A cluster in computing is a group of nodes — physical machines or virtual instances — connected over a network and operated as if they were a single logical system. The cluster is the substrate of distributed systems: storage clusters hold more data than any one machine could, compute clusters do more work than any one CPU could.
Two things a cluster makes possible that a single machine can’t:
- Storage beyond one disk — split the dataset into pieces, put different pieces on different nodes. The cluster appears to hold the whole dataset; no individual node does.
- Computation beyond one CPU — hand pieces of the work to different nodes, run them in parallel, combine the results.
Clusters have failure modes that single machines don’t. With one node, the node either works or it doesn’t, and the binary is the whole story. With a thousand nodes, some node is almost always failing — disks die, network cables get unplugged, machines need rebooting for security patches. A cluster that assumes all its nodes are healthy will spend most of its time broken; a cluster designed for the actual failure pattern (replicate data across multiple nodes, retry failed tasks elsewhere, monitor health continuously) keeps working through the noise.
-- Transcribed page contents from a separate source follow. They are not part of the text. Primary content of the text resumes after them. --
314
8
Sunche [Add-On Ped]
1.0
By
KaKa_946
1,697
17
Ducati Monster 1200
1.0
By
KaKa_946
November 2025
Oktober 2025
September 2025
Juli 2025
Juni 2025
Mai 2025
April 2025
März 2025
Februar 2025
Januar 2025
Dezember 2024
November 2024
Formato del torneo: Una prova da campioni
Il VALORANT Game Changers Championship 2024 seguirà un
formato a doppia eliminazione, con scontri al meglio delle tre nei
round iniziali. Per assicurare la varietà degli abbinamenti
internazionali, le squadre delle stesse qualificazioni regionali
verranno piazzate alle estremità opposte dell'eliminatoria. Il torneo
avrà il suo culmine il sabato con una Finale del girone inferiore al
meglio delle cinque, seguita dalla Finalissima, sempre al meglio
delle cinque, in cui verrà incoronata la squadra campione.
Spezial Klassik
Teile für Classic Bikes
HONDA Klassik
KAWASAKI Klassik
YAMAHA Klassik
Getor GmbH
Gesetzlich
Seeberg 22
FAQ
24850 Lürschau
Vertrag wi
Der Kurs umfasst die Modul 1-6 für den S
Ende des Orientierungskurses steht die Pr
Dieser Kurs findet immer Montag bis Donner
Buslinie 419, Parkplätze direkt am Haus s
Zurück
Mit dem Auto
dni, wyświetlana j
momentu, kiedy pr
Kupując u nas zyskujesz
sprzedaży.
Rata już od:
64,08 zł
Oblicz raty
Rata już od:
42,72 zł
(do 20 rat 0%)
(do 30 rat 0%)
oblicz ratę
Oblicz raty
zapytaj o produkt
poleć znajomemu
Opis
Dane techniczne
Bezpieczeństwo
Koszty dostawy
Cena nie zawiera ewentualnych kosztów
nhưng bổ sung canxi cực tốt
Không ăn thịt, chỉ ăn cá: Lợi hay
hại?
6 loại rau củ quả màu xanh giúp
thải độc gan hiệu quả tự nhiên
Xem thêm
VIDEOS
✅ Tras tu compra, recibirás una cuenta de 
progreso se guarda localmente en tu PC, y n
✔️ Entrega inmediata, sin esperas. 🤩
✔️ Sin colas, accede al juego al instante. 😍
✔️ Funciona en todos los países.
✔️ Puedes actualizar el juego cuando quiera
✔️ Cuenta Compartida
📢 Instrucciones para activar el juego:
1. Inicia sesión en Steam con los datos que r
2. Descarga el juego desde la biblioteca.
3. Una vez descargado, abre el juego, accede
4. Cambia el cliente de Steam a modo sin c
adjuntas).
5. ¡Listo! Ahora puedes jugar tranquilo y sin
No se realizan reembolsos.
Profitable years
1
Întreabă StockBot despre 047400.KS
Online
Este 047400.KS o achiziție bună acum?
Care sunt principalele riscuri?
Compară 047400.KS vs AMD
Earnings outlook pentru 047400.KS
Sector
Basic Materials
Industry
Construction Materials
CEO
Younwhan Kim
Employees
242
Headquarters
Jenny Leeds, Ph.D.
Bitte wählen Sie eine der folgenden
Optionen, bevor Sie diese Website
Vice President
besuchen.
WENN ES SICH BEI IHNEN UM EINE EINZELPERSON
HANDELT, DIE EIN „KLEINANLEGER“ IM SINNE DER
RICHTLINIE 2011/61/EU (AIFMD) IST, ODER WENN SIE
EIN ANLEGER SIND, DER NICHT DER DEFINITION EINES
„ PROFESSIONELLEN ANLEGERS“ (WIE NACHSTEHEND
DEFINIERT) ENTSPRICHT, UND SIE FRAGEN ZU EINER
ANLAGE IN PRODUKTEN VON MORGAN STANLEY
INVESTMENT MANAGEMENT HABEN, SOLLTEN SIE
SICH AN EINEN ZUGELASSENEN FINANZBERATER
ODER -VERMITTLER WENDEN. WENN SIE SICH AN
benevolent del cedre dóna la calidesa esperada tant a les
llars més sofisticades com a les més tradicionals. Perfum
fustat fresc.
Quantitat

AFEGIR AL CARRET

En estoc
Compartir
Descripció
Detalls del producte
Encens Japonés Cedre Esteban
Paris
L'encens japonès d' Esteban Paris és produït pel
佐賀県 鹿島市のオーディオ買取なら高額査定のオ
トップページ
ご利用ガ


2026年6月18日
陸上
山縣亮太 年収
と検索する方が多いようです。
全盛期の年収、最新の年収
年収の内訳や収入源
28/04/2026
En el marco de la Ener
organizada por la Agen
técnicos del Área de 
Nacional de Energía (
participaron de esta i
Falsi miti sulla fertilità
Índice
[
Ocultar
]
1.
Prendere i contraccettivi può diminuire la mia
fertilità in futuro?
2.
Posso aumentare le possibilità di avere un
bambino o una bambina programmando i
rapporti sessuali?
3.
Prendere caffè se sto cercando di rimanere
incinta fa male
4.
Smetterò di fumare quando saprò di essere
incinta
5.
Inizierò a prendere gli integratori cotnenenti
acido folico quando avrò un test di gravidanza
A cluster running Apache Hadoop consists of NameNodes (metadata bookkeepers) and DataNodes (where the actual data lives), coordinated through YARN for resource management. Other distributed systems have similar role splits — coordinator nodes plus worker nodes — but the names and details vary.
Two scaling strategies sit behind clusters. Vertical scaling (scale up) buys a bigger machine — more cores, more RAM, faster disks — and stays on a single host. Horizontal scaling (scale out) adds more machines, accepting the coordination cost in return for near-unlimited headroom. Clusters are the horizontal-scaling answer, and the design payoff is that they run on commodity hardware — ordinary servers, not specialized supercomputer nodes. Hadoop in particular was built on the premise that a thousand cheap boxes (with the failure rate that implies) can outdo one expensive box, provided the software handles failure gracefully.
Clusters are the substrate for Big data in the same way single machines are the substrate for medium-sized data and files are for small data. Each step up in scale brings new techniques and new failure modes.